A lone Sentinelese tribesman aims his bow at an Indian coast guard helicopterAfter learning more about their exploits (below) we have officially declared them to be the new mascots of Your Prayers Make the Real Gods Angry. Indeed, I'm sure that all your prayers make their gods extremely angry.
In the spring of 1974, North Sentinel was visited by a film crew that was shooting a documentary titled Man in Search of Man, along with a few anthropologists, some armed policemen, and a photographer for National Geographic. In the words of one of the scientists, their plan was to "win the natives' friendship by friendly gestures and plenty of gifts." As the team's motorized dinghy made its way through the reefs toward shore, some natives emerged from the woods.
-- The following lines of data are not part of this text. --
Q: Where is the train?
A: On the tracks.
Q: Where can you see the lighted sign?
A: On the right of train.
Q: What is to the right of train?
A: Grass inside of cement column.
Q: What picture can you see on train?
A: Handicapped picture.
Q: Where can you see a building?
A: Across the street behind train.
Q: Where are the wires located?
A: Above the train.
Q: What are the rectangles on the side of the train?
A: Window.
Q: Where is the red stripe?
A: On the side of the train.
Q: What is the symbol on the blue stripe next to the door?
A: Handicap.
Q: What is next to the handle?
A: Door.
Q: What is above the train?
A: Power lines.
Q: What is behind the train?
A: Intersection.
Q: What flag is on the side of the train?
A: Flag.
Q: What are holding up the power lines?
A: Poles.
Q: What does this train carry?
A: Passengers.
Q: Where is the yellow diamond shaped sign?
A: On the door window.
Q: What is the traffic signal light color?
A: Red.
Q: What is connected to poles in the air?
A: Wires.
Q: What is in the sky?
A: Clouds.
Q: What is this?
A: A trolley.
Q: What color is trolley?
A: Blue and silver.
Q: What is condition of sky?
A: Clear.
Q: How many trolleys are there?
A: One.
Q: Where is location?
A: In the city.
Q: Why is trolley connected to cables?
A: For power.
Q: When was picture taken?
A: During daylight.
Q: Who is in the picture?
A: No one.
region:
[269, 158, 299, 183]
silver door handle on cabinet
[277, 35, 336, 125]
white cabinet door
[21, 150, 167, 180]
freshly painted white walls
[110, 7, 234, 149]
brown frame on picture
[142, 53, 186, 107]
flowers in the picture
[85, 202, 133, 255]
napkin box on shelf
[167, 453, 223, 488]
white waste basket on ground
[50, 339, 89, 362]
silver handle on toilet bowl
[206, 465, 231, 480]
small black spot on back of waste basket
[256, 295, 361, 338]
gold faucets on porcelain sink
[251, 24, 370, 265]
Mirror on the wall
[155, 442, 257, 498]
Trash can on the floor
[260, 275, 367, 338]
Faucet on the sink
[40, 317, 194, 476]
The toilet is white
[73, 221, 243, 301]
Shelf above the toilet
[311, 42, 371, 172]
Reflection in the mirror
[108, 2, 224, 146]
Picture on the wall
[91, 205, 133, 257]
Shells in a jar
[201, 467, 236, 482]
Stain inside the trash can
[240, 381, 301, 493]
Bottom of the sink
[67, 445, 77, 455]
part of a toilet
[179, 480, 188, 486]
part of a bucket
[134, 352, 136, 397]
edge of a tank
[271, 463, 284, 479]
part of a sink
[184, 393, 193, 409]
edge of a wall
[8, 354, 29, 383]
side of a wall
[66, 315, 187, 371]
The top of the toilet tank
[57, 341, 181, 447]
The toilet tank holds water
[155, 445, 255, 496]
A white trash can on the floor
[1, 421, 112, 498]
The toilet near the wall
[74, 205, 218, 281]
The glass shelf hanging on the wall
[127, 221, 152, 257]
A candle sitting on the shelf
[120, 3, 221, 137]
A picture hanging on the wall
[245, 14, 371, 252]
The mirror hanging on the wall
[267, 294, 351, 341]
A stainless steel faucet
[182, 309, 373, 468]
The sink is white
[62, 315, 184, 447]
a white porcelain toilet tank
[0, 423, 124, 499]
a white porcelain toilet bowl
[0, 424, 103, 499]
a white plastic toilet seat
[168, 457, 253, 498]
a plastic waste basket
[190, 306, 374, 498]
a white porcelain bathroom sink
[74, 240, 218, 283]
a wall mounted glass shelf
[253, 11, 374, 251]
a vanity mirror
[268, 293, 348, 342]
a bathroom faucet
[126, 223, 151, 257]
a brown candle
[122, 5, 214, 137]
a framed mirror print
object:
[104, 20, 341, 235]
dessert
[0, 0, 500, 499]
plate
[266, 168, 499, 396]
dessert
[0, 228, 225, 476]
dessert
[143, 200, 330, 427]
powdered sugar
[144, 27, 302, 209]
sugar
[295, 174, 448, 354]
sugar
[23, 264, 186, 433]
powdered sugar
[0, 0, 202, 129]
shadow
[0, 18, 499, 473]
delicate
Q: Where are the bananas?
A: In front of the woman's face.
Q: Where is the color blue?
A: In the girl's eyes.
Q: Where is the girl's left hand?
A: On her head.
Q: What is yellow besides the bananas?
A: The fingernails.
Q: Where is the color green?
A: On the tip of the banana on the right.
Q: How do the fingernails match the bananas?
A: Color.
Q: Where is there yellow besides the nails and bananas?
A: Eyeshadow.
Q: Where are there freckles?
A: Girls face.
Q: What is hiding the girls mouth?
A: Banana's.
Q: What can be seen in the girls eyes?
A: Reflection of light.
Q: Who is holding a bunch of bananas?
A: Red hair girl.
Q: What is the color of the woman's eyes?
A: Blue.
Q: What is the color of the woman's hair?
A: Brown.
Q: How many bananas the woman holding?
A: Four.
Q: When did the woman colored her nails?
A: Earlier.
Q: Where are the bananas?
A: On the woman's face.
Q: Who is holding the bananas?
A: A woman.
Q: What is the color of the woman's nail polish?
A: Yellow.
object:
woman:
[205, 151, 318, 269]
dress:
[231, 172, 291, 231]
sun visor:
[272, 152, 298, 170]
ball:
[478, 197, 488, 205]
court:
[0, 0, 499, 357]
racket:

The anthropologists made friendly gestures. The Sentinelese responded with a hail of arrows. The dinghy proceeded to a landing-spot out of arrow range, where the policemen, dressed in padded armor, disembarked and laid gifts on the sand: a miniature plastic automobile, some coconuts, a tethered live pig, a child's doll, and some aluminum cookware. Then they returned to the dinghy and waited to observe the natives' reaction to the gifts. The natives' reaction was to fire more arrows, one of which hit the film director in the left thigh. The man who had shot the film director was observed laughing proudly and walking toward the shade of a tree, where he sat down. Other natives were observed spearing the pig and the doll and burying them in the sand. They did, however, take the cookware and the coconuts with evident delight.
As for the drunk Indians that got what they deserved this week:
The Indian coast guard tried to recover the bodies using a helicopter but was met by a hail of arrows. Photographs shot from the helicopter show the near-naked tribesmen rushing to fire. But the downdraught from its rotors exposed the two fishermen buried in shallow graves and not roasted and eaten, as local rumour suggested."